NigerianBREAD-and-butter issues need to be cleared out of the way very fast, to enable the country’s leadership, including all other critical stakeholders (private-business, academia, research, banking sector, etc) begin the earnest task of looking at tomorrow’s global challenges as they will unavoidably affect us as an economic system and as a society.

We also must favourably position our country for the on-coming ‘techno-production-economic’ revolution. It should sadden us that in 2015 (almost six decades into independence), our key administrative and governance problems remain mundane matters like how our children can pass WAEC/WASC in adequate numbers, JAMB entry conditions, persistent residential and public-road flooding, paying civil servants’ and teachers’ salaries, primary health care delivery, reliable electricity supply etcetera.

We struggle daily with a terribly corrupt and inefficient transaction interface between citizens and business entities, on the one hand, and government departments on the other.

Why can’t our governors repay pensions as and when due? Are pensions no longer pre-planned re-payments to ex-civil servants who have saved for the rainy day through their employers over two to three decades? Why should governors link pension re-payments to monthly Federal allocations?

Yet, this is a country endowed with a jaw-dropping array of natural and circumstantial resources. We just made the wrong choices, resulting from decades of bad leadership, inefficient macro-policy priorities, import-dependent and de-industrializing policies, poor project implementation and generally corrupt governance.

Why is a ‘green-field’, 1,080 km (one thousand and eighty-kilometre) road construction across five (5) ECOWAS countries – Abidjan to Lagos, costing roughly the same – about N180 billion – as the 185-kilometre project to expand and repair our own Lagos-Ibadan Expressway? To really save money, this President should address that issue once and for all.

Whatever the political pressure, he must keep his promise to fight widespread and deep corruption in government. Although they should remain important, we cannot, as a society, allow bread-and-butter governance issues to blind us to the tsunami of technological, engineering and economic revolution that is just under two (2) decades away.

Nigeria should consciously create strategies and opportunities for empowering its children and youth (by the millions) to become an active resource and viable participants in the fast-approaching, global techno-economic revolution.

How do we organise our educational and technical-skill acquisition system for maximum competitive advantage in view of an increasingly aggressive international trade and investment competition driven by the ‘knowledge economy’? This new, strategic techno-economic competition will sort countries into winners and losers by their technical effectiveness and capacity in producing and trading internationally.

We need to explore the possible short-cut (fair and foul) routes to industrialisation. This is crucial to buy us some leeway vis-a-vis forces like the ‘Washington Consensus’, which, truth be told, will continue to be a global ideological mechanism (especially through the World Trade Organisation – WTO Rules) for keeping technologically backward and pre-industrial countries in a perpetual mode of import-dependency.
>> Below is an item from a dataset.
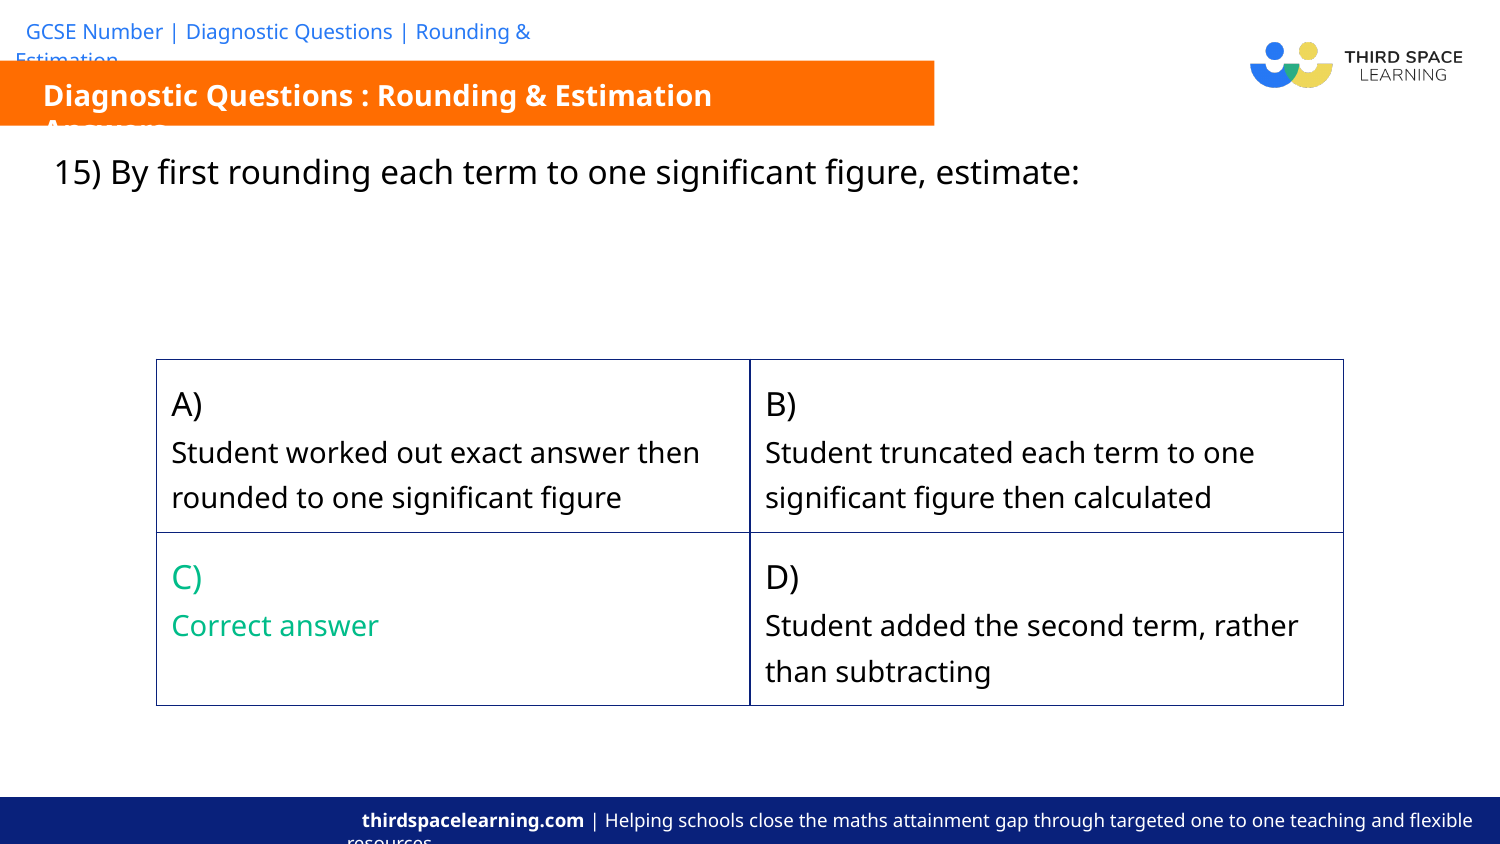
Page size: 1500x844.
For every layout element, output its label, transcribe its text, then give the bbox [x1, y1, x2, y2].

What knowledge ‘means and methods’ should we quickly identify and deploy, so that Nigeria can specialise in the most advantageous products, services and skills-sets that will form the pillars of competitive advantage in the future knowledge society?

Any country will pay a heavy price if they continue to specialise in mass poverty by exporting products with adjectives like ‘raw’, ‘primary’, and ‘crude’ etc, in a world where the strategies, tactics and aggression of international trade will favour mainly the countries that specialise in goods and services of ‘increasing returns.’

As 99% of Nigeria’s current exports are goods of ‘diminishing returns’, which, structurally speaking, guarantee continued national poverty, the dynamics of global export-import-pricing (including factor-price equalisation challenges) will spell clear economic-survival danger for an economy like ours when robotics technologies are fully and widely deployed in manufacturing from about year 2030. Same for services.

Some development analysts and authors have described the near future as the age of ‘Globality’, one in which ‘everyone (companies, countries) will compete with everybody, for everything, everywhere’.

Over the last century, technology gradually and pragmatically altered the relationship among the three famous ‘factors of production’ (land, labour and capital).

But now, artificial intelligence (especially robotics) is poised to dramatically alter nearly everything we know about the economics of production, including unit costs of goods, products and services.

Countries not industrialised, or without local capacity to compete globally, or to position themselves strategically as hi-tech ‘skills hubs’, will be doomed into the sorry league of ‘Permanent Importers of Nearly Everything’ (PINE).

If, say, in about three years, and given sincere determination, we are largely done with the most disruptive bread-and-butter governance matters, we can/should start deploying the needed resources, analytical expertise, cutting-edge research, and, where useful, major pilot programmes, to put in place appropriate ‘transition mechanisms’ ahead of the inevitable knowledge revolution.

By 2030, robots will beat billions of humans out of their day jobs, and render many currently valuable skills and production processes obsolete. Robots will work, work and work.

No human error, no late-coming, no going to toilet, no lunch breaks, no maternity leave, no children, no salaries, no training courses, no sickness, no promotion, or rivalry for promotion, no unions – just work 24/7!! Unit costs and prices of products, goods and services will plummet to yet un-imaginable levels, making it economically un-viable to produce most goods and services in (PINE) countries that have no competitive robotics capacity at the cutting-edge of technology and engineering. This will likely be the general rule.

Of course, some truly local, low-end, consumption goods, products and services, which may be subject to what development economists call ‘Geographical Resistance’, will survive for some time.

Yet, even ‘geographical-resistance’ opportunities may not be that many, or endure forever, as humankind literally moves into a new ‘mode of production’.

No place to hide in the world of 2030 if you are a PINE country!! Time now to solve our basic governance problems, so we can turn attention to strategically more serious future business.